Supporting developing nations in the transition to green shipping holds immense potentia, according to Ms. Al Mubarak. Countries like Kenya, Mauritania, and South Africa are exploring renewable energy sources, creating a pathway for green hydrogen production for sustainable shipping. And collaborations between nations and companies, such as Belgium-based CMB partnering with Namibia's O&L Group, provide a model for an inclusive and equitable transition. She added:

“A just and inclusive shipping transition would unlock myriad benefits for coastal communities across the globe. According to the Maritime Just Transition Task Force, 800,000 seafarers could require training by the mid-2030s to handle the green fuels needed to decarbonise shipping by 2050. By powering clean growth, developing regions can escape cycles of underdevelopment and debt while creating economic benefits and stability for all.”

Launched by the Thomson Reuters Foundation in 2022, Context is a news and analysis platform focusing on three of the most critical issues facing humanity: climate change, the impact of technology on society, and the need for more inclusive economies.

Read the full op-ed  by Razan Al Mubarak in Context.

Razan Al Mubarak Advocates for Nature-Positive Economy

Razan Al Mubarak talks about Nature-Positive Economy with Manuel Pulgar-Vidal, Melanie Jamieson and Jennifer Tauli Corpuz at London Climate Action Week.

During London Climate Action Week, Razan Al Mubarak, UN Climate Change High-Level Champion for COP28, advocated for a nature-positive economy and called on businesses to step up climate mitigation and adaptation efforts and to include nature-based solutions in their climate transition plans. At the flagship event “The Race is On: Net Zero & Nature Positive for Climate Action” opening the London Climate Action Week 2023, Ms. Al Mubarak stated:

“A nature-positive economy is a no-brainer for biodiversity, the climate, public health, food security, and for the long-term goals and interests of businesses.”
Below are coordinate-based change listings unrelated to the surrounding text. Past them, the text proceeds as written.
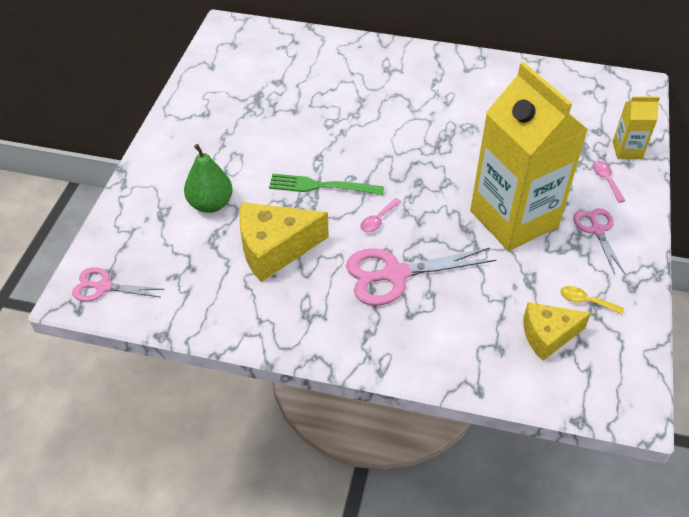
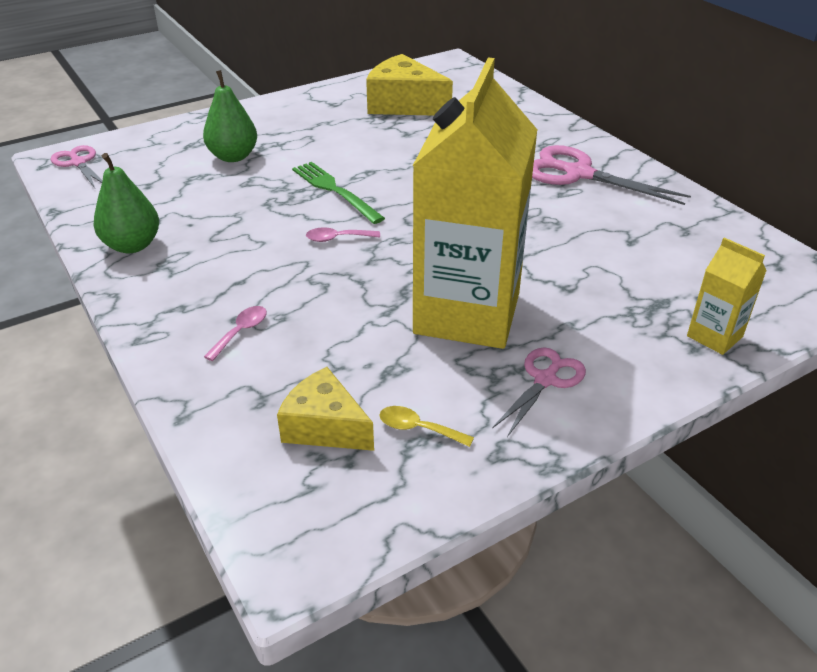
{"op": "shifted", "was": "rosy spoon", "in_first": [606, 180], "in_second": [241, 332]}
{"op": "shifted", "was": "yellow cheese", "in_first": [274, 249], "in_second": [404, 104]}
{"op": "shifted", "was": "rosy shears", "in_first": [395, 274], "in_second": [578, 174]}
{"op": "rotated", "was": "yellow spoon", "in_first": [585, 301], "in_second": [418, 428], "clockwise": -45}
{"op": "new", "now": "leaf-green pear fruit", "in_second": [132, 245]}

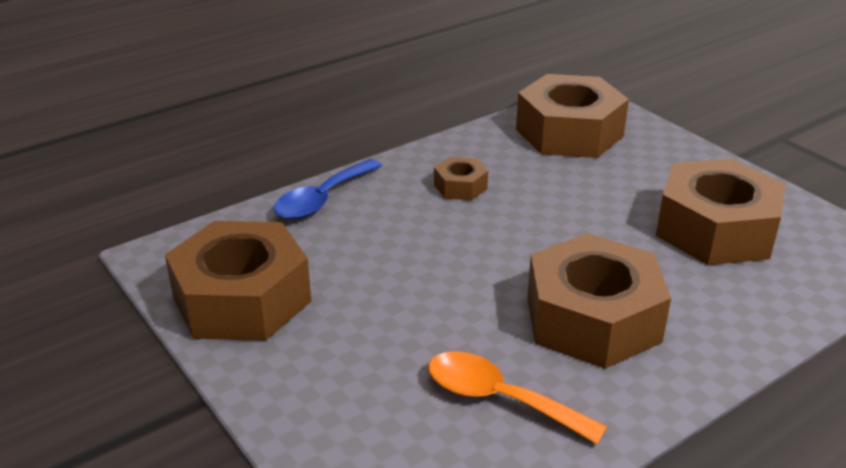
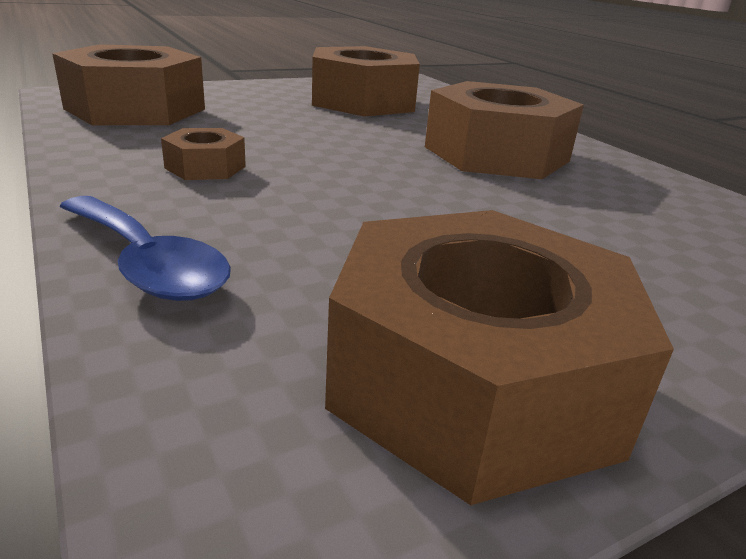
{"op": "gone", "was": "bright orange spoon", "in_first": [499, 399]}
While most of the world’s governments have committed to legally-binding actions on climate under the UNFCCC, steps taken by private companies, regional governments and municipalities are largely voluntary. As a High-Level Champion, Ms. Al Mubarak has been tasked with increasing these kinds of voluntary contributions, especially as it becomes apparent that government actions alone will not be sufficient to avert dangerous changes to the climate.

Later this year, the Global Stocktake – an official assessment of how the world is implementing the Paris Agreement – is expected to show that countries are not doing enough to achieve the agreed limit of human-induced warming to 1.5˚C above pre-industrial levels. Humans are destroying nature at an unprecedented rate, with biodiversity loss already costing the global economy 10% of its annual output.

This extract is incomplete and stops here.